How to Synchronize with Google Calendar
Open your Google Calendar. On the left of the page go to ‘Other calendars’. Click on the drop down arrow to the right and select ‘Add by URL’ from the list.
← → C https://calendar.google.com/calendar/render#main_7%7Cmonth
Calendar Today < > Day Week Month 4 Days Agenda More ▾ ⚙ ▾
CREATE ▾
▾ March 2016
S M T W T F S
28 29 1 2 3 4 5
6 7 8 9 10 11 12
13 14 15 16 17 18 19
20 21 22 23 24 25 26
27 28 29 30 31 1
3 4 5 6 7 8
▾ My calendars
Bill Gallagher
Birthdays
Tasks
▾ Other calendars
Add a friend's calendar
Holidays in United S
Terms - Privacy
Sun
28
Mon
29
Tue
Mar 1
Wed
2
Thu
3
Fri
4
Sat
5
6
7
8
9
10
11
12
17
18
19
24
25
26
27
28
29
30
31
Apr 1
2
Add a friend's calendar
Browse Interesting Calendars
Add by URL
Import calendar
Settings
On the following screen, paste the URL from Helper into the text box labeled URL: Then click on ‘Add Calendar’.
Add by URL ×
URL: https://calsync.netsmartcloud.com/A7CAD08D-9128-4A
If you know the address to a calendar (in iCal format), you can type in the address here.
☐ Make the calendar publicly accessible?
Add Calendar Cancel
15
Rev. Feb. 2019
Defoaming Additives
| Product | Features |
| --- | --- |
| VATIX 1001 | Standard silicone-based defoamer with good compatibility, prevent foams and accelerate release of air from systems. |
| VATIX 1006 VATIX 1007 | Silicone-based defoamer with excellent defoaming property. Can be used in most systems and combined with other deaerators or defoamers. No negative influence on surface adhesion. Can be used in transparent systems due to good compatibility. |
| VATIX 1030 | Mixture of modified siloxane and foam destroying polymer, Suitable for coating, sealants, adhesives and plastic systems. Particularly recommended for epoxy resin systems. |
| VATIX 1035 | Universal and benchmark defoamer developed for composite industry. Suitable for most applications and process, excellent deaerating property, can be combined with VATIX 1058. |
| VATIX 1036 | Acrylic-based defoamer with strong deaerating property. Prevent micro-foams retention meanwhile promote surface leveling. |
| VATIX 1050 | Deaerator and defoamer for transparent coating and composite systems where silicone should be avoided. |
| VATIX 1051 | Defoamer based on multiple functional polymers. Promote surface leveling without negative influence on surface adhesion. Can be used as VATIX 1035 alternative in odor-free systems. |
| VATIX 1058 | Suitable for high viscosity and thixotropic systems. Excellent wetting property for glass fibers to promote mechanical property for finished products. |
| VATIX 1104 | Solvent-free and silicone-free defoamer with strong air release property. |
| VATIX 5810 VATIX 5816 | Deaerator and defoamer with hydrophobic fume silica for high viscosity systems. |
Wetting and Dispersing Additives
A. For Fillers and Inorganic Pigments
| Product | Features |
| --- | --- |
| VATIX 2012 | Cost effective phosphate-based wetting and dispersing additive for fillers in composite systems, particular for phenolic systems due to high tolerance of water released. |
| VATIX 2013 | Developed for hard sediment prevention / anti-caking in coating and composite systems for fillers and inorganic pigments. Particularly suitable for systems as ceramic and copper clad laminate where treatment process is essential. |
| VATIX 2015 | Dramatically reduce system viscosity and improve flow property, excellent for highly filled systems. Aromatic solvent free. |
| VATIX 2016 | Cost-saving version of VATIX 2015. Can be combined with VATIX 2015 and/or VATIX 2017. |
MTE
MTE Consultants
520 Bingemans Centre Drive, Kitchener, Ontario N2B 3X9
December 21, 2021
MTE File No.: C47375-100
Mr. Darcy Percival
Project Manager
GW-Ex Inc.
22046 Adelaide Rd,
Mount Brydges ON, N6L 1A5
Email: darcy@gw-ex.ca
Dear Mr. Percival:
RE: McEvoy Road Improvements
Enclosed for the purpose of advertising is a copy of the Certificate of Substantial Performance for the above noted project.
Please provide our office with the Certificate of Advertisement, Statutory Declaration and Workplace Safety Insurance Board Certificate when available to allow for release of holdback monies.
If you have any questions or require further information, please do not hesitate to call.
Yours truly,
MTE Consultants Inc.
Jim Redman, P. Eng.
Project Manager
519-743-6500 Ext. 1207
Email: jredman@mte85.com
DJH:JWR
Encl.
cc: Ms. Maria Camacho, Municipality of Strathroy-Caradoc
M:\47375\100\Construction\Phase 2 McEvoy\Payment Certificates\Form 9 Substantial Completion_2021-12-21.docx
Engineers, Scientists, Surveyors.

= = = = = = =

Answer with one number only: how many lines in the listing include "influence".

- SOLUTION TO THIS EXERCISE -
2